> Work to be completed: Reproduce the items below line for line, from the first line up to and including the line that contains "Aktuelle Beiträge".

> Input for this task:
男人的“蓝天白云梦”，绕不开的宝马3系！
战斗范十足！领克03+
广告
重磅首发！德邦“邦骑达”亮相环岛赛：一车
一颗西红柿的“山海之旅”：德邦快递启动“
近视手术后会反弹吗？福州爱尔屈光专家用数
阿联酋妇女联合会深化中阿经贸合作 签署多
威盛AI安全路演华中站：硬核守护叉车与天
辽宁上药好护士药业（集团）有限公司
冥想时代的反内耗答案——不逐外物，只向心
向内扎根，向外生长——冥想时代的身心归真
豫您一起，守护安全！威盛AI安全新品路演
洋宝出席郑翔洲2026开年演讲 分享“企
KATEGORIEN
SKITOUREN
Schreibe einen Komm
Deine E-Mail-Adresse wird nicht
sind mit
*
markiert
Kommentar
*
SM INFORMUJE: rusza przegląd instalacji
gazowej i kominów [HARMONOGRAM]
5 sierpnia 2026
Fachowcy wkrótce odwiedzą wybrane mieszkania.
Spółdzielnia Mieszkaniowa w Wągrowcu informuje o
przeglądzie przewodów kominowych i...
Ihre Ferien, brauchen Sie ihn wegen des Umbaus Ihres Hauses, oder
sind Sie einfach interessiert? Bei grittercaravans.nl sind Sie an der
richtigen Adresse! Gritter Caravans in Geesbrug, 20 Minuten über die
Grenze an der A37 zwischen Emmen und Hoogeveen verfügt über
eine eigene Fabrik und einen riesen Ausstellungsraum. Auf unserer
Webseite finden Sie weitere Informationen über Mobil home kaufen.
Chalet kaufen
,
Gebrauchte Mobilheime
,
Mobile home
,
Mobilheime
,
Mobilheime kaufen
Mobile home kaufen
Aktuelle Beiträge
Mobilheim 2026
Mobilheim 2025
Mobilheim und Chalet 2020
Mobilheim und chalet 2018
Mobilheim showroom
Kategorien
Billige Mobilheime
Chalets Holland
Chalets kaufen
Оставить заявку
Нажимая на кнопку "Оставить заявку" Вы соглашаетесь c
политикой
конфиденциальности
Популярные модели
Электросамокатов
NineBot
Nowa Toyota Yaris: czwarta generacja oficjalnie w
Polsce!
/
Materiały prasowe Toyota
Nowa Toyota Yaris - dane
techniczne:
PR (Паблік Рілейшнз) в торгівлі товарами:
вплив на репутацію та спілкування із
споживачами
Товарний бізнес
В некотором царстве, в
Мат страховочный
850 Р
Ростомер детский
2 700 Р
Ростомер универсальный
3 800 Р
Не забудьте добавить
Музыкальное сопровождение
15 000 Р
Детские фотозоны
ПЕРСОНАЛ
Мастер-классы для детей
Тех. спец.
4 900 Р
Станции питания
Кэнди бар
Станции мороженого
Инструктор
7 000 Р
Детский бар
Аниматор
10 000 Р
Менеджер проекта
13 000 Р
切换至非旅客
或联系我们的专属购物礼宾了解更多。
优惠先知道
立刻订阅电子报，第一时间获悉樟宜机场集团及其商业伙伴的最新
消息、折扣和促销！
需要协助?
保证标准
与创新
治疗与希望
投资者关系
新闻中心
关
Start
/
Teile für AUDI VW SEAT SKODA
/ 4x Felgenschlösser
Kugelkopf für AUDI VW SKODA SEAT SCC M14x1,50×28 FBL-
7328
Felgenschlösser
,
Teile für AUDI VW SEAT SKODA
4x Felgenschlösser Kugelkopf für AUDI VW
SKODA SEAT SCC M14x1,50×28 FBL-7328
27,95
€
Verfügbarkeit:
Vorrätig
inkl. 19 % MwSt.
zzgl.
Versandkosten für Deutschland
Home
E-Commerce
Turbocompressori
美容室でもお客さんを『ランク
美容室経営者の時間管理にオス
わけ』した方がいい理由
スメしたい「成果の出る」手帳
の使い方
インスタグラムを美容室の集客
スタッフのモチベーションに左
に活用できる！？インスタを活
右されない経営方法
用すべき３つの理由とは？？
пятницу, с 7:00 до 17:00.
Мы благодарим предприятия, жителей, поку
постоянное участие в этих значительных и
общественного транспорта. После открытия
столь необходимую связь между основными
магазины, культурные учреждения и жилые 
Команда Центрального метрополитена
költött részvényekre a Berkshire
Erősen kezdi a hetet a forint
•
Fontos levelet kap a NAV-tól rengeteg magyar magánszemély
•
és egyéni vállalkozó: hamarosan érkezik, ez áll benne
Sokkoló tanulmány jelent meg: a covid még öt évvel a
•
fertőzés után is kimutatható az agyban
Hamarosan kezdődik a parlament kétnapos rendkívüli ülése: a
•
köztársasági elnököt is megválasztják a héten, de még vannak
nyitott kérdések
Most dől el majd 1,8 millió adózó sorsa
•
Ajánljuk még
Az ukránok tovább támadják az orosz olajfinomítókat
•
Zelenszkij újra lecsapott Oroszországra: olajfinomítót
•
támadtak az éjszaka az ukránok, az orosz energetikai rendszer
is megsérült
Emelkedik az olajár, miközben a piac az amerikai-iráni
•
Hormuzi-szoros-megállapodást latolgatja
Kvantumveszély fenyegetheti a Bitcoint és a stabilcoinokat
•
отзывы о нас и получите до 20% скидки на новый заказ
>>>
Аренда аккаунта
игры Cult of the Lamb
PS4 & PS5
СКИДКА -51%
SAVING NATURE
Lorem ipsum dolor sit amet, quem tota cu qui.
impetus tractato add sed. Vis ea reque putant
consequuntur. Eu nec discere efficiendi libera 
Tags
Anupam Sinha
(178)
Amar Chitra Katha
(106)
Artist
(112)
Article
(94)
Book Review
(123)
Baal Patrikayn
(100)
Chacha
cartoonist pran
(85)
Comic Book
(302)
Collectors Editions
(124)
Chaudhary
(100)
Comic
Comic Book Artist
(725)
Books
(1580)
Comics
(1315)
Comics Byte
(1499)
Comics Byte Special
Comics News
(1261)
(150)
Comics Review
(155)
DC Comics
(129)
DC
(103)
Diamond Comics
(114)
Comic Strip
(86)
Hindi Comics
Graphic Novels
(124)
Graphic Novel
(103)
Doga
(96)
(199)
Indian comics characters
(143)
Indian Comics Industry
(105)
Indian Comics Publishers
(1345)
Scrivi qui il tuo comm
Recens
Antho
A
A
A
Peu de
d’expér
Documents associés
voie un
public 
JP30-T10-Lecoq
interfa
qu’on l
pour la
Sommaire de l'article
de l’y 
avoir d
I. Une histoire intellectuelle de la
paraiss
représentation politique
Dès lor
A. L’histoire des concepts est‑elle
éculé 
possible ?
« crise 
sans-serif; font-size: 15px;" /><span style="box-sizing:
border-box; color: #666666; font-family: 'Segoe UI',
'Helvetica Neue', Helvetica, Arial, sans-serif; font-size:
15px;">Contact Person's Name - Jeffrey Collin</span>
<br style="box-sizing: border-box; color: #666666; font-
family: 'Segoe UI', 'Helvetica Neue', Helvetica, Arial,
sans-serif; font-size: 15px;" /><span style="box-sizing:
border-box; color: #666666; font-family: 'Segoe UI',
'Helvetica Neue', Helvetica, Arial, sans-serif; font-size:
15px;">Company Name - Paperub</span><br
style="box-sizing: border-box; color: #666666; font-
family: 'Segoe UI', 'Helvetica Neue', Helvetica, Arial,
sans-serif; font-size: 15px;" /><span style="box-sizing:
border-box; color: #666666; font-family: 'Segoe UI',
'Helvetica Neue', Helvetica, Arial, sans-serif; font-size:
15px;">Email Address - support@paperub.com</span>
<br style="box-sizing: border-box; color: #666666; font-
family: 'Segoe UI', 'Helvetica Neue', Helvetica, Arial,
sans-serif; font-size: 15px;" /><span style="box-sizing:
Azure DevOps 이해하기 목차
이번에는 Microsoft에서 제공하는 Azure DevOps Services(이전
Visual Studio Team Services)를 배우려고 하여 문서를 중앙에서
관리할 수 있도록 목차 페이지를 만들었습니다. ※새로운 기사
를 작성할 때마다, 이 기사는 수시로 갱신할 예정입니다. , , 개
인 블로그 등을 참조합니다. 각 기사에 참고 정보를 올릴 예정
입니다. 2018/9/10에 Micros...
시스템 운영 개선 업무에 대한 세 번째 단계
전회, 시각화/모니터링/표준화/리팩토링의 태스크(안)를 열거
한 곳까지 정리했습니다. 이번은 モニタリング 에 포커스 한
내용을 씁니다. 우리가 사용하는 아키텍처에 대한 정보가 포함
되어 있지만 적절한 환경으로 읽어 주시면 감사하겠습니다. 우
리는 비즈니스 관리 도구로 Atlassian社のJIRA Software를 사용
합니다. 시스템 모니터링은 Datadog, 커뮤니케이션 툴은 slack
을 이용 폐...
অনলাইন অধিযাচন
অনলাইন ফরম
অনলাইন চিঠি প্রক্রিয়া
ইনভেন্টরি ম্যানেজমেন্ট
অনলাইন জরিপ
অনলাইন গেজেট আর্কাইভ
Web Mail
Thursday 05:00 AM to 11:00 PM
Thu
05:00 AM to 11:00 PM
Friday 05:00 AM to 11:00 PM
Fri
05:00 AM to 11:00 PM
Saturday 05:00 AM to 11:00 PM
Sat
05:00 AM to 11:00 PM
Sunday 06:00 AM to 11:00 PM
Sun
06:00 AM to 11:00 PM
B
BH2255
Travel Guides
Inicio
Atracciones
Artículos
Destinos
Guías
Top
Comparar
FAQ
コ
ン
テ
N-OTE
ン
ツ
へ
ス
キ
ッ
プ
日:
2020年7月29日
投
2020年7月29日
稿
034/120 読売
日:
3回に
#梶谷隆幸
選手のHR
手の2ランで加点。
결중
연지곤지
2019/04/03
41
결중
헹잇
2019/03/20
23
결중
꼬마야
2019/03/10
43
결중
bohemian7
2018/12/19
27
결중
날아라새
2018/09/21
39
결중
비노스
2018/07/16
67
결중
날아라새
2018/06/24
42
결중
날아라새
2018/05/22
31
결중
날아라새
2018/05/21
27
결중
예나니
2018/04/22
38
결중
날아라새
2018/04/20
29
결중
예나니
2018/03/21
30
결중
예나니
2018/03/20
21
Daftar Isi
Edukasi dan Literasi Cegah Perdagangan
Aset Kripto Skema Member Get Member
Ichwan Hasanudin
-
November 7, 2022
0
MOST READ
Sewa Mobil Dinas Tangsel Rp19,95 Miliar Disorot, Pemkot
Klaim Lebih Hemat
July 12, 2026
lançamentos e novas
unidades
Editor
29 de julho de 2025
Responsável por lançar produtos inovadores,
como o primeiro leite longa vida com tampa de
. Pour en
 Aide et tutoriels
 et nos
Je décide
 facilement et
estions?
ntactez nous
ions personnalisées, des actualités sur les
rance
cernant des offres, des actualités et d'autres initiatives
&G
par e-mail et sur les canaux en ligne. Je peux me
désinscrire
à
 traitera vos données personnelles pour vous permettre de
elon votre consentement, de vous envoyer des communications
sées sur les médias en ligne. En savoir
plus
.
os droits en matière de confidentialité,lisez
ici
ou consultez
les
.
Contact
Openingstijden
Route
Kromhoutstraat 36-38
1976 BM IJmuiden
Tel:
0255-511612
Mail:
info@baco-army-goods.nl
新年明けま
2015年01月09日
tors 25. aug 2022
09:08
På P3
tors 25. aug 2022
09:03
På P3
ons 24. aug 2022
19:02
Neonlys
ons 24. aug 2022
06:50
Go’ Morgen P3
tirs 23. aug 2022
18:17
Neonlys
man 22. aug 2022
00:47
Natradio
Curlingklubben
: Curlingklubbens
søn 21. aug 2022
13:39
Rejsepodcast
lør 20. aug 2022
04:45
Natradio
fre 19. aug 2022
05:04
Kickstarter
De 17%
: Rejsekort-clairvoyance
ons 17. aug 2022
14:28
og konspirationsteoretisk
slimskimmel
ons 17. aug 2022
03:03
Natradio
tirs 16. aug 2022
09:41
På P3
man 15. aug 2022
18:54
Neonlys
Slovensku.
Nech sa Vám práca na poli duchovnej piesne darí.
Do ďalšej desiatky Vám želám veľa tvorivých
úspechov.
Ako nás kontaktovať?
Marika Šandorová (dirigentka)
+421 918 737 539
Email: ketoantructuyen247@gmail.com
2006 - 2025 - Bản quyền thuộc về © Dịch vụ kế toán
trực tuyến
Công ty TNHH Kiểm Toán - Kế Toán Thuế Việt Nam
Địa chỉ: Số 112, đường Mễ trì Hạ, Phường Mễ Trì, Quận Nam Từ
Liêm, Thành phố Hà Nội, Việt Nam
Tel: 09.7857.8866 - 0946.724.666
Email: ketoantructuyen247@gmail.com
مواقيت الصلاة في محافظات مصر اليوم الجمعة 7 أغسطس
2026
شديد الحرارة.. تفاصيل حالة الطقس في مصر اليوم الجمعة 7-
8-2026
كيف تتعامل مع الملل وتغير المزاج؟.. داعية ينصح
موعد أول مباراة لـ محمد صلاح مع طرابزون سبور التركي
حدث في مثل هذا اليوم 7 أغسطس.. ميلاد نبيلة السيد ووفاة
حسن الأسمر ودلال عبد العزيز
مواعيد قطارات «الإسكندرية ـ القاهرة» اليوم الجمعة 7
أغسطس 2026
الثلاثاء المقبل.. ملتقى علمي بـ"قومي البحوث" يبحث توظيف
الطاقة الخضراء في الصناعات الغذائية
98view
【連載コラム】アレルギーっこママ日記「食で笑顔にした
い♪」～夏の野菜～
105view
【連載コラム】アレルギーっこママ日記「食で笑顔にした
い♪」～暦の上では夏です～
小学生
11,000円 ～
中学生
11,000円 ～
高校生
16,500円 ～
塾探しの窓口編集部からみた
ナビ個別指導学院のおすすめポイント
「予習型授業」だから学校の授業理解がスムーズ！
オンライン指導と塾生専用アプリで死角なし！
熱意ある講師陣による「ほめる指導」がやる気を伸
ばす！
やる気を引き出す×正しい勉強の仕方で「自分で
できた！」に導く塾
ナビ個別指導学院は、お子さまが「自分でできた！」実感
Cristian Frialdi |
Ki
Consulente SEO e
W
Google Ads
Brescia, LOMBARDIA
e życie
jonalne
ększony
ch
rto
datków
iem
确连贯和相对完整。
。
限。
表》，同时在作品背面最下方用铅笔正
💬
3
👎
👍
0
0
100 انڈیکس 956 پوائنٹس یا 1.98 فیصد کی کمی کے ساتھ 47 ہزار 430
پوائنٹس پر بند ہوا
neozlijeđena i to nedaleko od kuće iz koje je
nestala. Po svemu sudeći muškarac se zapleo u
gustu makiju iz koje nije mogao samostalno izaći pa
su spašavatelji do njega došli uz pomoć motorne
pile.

> Answer space:
男人的“蓝天白云梦”，绕不开的宝马3系！
战斗范十足！领克03+
广告
重磅首发！德邦“邦骑达”亮相环岛赛：一车
一颗西红柿的“山海之旅”：德邦快递启动“
近视手术后会反弹吗？福州爱尔屈光专家用数
阿联酋妇女联合会深化中阿经贸合作 签署多
威盛AI安全路演华中站：硬核守护叉车与天
辽宁上药好护士药业（集团）有限公司
冥想时代的反内耗答案——不逐外物，只向心
向内扎根，向外生长——冥想时代的身心归真
豫您一起，守护安全！威盛AI安全新品路演
洋宝出席郑翔洲2026开年演讲 分享“企
KATEGORIEN
SKITOUREN
Schreibe einen Komm
Deine E-Mail-Adresse wird nicht
sind mit
*
markiert
Kommentar
*
SM INFORMUJE: rusza przegląd instalacji
gazowej i kominów [HARMONOGRAM]
5 sierpnia 2026
Fachowcy wkrótce odwiedzą wybrane mieszkania.
Spółdzielnia Mieszkaniowa w Wągrowcu informuje o
przeglądzie przewodów kominowych i...
Ihre Ferien, brauchen Sie ihn wegen des Umbaus Ihres Hauses, oder
sind Sie einfach interessiert? Bei grittercaravans.nl sind Sie an der
richtigen Adresse! Gritter Caravans in Geesbrug, 20 Minuten über die
Grenze an der A37 zwischen Emmen und Hoogeveen verfügt über
eine eigene Fabrik und einen riesen Ausstellungsraum. Auf unserer
Webseite finden Sie weitere Informationen über Mobil home kaufen.
Chalet kaufen
,
Gebrauchte Mobilheime
,
Mobile home
,
Mobilheime
,
Mobilheime kaufen
Mobile home kaufen
Aktuelle Beiträge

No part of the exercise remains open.